Collected data entries:

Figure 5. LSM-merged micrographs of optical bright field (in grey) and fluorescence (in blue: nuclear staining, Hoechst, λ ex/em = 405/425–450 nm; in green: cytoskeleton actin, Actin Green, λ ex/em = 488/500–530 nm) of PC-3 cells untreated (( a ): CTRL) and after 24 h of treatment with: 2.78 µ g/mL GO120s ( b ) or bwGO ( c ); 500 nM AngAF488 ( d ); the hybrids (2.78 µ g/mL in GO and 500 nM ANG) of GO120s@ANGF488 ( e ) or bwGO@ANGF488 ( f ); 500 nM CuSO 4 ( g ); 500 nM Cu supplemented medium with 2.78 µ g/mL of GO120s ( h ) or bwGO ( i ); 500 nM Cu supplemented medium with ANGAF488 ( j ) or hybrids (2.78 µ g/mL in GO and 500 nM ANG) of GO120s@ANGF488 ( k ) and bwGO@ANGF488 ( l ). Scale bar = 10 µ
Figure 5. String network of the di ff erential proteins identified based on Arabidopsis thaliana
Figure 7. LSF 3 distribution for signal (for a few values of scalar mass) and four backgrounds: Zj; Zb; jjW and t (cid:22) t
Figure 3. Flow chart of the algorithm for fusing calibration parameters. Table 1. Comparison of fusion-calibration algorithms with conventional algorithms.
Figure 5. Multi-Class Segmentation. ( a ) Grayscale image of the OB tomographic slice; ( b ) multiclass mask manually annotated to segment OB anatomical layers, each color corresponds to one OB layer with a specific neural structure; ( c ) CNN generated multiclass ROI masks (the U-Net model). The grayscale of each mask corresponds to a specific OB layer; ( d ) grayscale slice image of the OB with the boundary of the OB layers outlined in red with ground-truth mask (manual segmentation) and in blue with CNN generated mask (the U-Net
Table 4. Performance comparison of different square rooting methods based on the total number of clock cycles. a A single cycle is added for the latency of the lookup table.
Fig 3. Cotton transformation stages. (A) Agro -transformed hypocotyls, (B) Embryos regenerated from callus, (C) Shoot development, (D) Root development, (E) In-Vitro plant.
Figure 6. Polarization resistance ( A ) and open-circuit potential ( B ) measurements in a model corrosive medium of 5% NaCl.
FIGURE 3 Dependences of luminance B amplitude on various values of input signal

Problem requirements - The lines above that hold the word "Table" should be found and copied out.

Problem solution -
Figure 3. Flow chart of the algorithm for fusing calibration parameters. Table 1. Comparison of fusion-calibration algorithms with conventional algorithms.
Table 4. Performance comparison of different square rooting methods based on the total number of clock cycles. a A single cycle is added for the latency of the lookup table.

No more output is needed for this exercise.